▶ **About this task**
Among the records that follow, set down only the lines from the one containing "ring pip: (297, 277)" to the one containing "ring pip: (675, 263)", both included, exactly.

▶ **Dataset records**
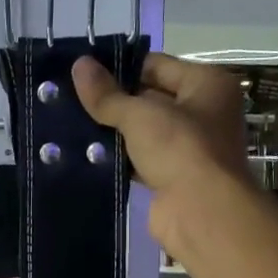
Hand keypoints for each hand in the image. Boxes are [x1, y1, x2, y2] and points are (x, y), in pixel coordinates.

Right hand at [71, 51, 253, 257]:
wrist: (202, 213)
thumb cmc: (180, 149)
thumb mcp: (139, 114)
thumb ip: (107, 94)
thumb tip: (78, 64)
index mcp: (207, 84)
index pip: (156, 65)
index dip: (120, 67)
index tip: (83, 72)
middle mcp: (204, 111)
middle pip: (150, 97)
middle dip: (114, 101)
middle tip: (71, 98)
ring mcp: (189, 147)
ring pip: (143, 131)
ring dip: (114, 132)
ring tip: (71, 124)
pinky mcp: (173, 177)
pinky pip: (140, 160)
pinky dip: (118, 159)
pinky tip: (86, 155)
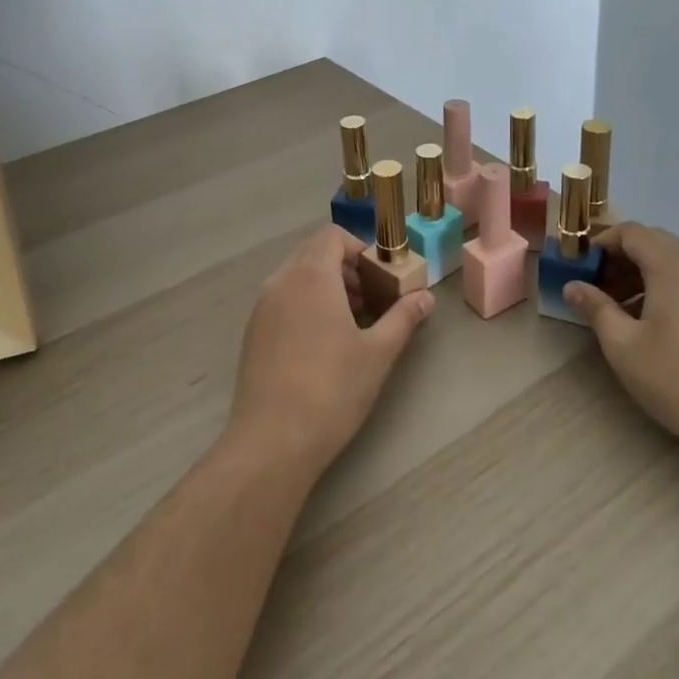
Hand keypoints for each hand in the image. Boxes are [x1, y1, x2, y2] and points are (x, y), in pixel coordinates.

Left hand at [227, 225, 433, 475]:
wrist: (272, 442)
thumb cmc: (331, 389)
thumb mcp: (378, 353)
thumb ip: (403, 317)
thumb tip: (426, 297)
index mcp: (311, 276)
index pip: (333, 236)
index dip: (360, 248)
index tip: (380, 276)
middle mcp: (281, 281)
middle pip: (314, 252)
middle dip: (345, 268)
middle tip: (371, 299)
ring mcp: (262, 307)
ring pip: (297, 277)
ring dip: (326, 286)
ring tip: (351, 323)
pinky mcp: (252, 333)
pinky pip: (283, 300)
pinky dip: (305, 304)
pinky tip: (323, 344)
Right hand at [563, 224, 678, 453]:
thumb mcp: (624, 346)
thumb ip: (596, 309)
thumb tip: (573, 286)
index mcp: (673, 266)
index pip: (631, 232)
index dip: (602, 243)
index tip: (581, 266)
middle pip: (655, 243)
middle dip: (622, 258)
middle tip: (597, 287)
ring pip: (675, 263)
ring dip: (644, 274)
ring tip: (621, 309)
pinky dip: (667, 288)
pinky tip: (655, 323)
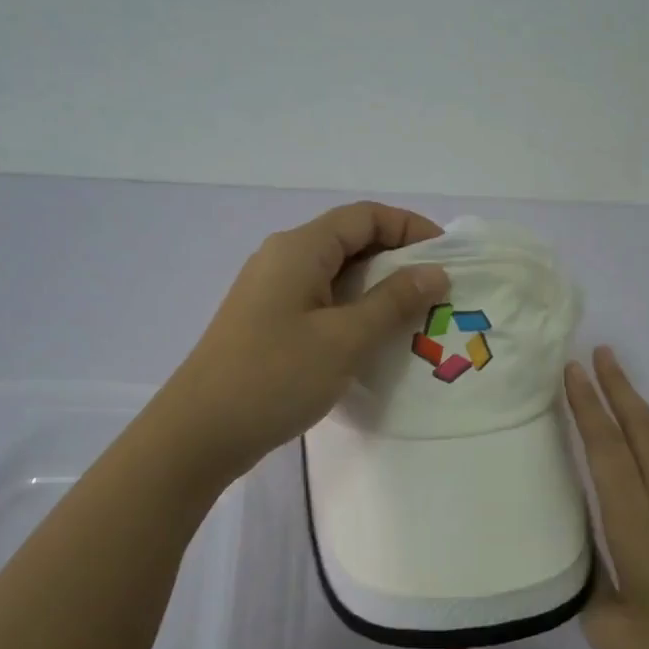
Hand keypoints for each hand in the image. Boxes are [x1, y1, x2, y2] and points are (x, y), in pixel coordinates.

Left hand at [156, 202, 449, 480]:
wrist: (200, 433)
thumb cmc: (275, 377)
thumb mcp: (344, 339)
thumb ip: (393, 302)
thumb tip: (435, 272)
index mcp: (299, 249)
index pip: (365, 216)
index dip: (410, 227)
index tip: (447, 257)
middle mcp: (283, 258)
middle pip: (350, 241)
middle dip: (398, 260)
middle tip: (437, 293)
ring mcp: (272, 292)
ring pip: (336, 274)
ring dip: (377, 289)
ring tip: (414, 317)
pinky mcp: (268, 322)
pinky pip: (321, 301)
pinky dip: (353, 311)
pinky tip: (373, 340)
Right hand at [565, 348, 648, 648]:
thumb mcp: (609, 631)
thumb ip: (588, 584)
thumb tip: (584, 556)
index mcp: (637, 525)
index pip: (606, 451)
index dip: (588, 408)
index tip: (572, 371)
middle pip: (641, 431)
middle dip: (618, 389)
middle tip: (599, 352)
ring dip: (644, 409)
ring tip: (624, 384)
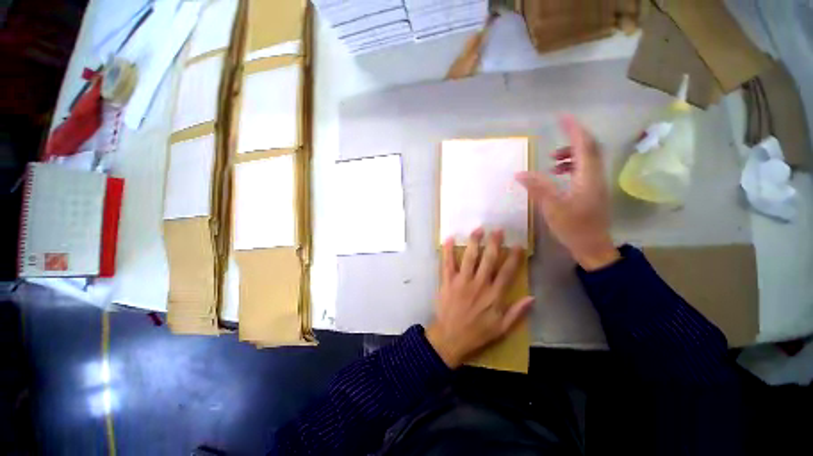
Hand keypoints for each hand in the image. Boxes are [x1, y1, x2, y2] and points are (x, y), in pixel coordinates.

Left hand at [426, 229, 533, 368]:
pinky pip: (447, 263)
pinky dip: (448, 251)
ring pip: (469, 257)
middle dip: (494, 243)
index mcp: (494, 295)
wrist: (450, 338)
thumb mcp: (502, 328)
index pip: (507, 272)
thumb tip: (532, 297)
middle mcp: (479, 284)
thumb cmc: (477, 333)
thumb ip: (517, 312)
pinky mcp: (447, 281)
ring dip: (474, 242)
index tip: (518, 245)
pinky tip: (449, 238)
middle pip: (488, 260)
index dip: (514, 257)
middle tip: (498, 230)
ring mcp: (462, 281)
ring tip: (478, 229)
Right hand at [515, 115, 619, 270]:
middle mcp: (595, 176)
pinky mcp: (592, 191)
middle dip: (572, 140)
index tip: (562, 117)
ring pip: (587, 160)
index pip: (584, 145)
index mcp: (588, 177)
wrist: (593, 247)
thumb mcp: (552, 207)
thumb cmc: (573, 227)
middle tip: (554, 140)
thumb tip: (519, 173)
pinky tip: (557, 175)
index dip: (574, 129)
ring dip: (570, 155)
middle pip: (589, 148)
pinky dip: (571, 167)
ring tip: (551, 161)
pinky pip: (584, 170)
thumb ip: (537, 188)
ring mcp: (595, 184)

---

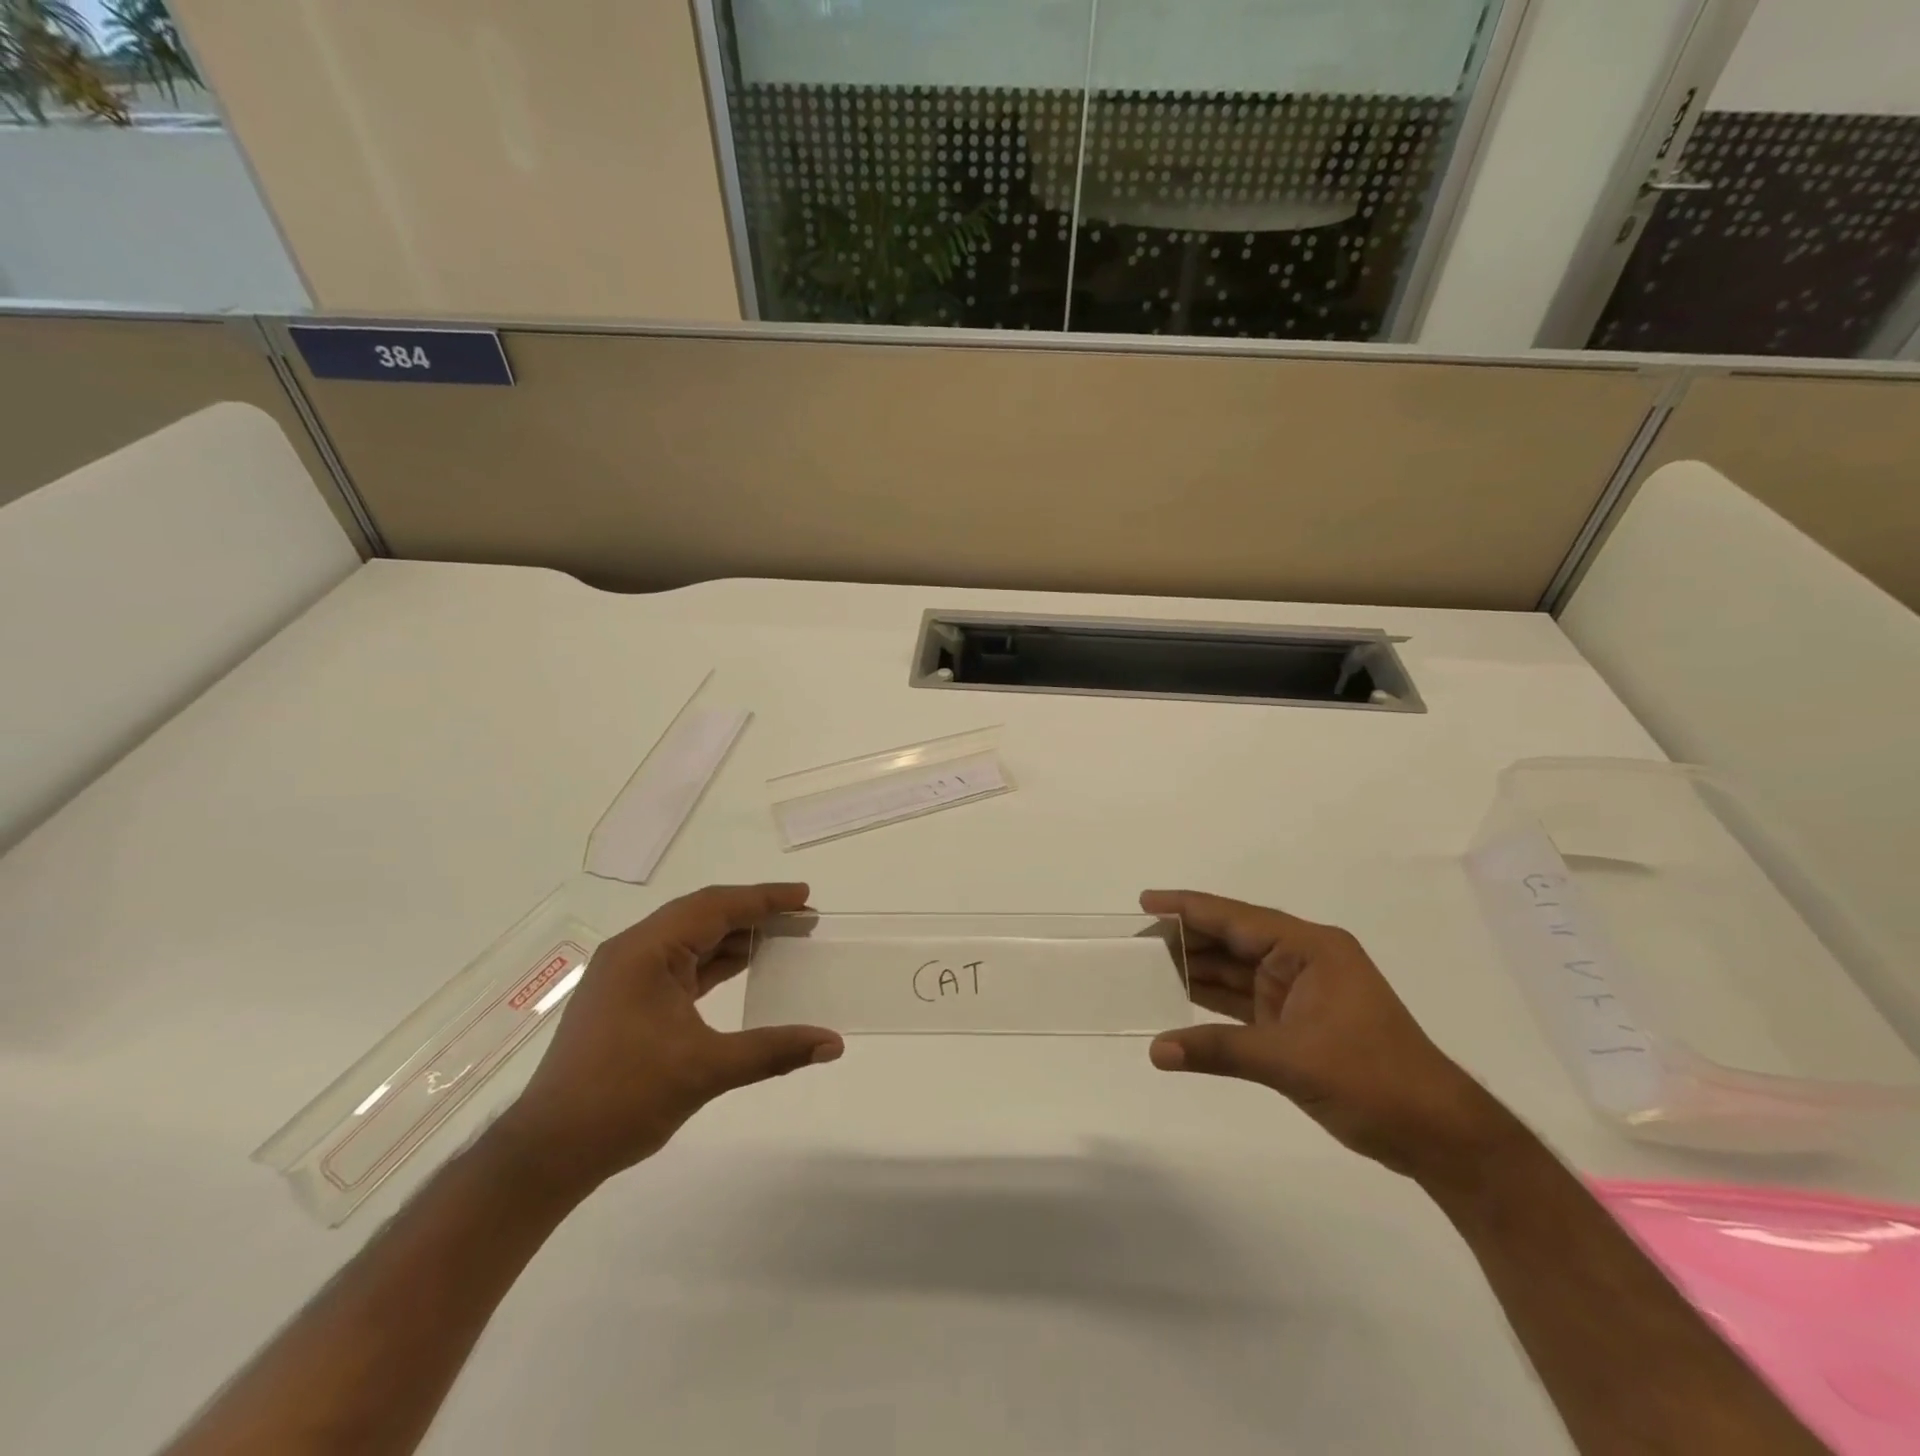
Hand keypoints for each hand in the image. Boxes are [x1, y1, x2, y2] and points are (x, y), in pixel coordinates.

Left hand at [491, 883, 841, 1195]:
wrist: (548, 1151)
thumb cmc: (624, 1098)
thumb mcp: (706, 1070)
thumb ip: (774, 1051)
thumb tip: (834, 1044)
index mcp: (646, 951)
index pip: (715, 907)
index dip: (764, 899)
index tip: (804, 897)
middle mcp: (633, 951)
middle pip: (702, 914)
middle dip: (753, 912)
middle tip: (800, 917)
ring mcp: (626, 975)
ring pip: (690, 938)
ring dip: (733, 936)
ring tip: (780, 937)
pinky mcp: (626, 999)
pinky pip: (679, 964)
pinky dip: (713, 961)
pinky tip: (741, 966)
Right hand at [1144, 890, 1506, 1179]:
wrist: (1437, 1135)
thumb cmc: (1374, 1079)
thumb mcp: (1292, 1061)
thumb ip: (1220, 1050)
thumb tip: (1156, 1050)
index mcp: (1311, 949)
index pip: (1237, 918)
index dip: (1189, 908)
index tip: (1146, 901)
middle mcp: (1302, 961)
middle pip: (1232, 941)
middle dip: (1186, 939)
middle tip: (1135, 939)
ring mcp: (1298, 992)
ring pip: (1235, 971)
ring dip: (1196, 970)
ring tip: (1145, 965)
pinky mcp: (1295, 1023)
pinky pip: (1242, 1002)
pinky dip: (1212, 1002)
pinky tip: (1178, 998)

---

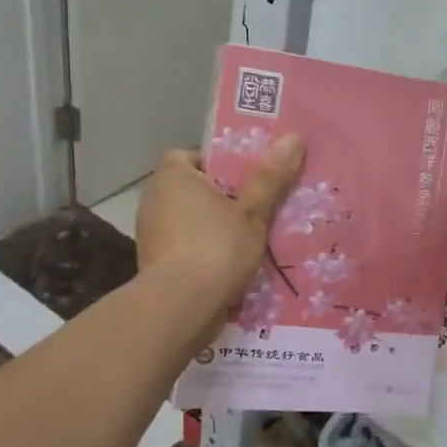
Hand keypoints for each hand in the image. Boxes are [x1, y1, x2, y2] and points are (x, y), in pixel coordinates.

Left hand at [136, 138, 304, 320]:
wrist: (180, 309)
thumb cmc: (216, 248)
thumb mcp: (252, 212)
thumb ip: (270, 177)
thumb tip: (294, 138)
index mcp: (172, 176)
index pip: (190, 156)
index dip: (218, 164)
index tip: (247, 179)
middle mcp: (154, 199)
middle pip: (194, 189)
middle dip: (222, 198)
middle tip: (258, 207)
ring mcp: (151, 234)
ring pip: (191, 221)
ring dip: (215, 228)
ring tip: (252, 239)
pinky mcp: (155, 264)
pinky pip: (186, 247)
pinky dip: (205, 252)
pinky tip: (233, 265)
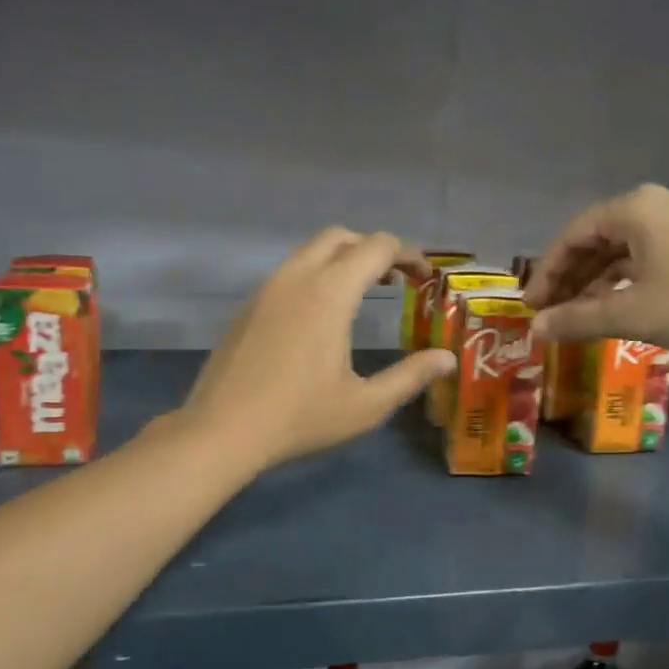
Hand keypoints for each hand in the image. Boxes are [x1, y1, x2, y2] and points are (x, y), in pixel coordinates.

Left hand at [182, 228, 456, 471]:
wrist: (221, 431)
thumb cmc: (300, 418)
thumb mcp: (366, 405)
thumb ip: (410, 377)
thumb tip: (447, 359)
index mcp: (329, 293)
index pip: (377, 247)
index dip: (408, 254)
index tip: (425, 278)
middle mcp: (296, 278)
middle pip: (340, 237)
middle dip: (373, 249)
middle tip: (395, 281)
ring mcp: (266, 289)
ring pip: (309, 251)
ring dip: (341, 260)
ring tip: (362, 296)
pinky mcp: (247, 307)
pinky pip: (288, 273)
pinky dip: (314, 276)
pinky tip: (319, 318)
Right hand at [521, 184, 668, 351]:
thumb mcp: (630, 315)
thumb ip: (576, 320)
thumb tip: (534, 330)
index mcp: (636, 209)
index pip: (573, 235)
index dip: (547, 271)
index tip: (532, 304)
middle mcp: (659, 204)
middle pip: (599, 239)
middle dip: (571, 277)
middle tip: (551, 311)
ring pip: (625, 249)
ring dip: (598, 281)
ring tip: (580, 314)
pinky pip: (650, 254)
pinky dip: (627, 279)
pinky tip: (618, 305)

▶ **Exercise answer**
ring pip: (297, 277)
ring dip: (326, 286)
ring tip: (351, 323)
pinky mcp: (252, 333)
pinky pip: (283, 300)
pinky dip: (305, 304)
pinky tip: (323, 344)
Right hand at [563, 224, 678, 453]:
thumb mcp: (624, 346)
thumb ip: (596, 309)
thumb tip: (573, 286)
index mcp: (673, 266)
index pip: (631, 232)
index dip: (602, 243)
index tip: (581, 266)
middle pip: (655, 243)
middle dip: (622, 258)
middle tip: (597, 287)
ring pip: (675, 263)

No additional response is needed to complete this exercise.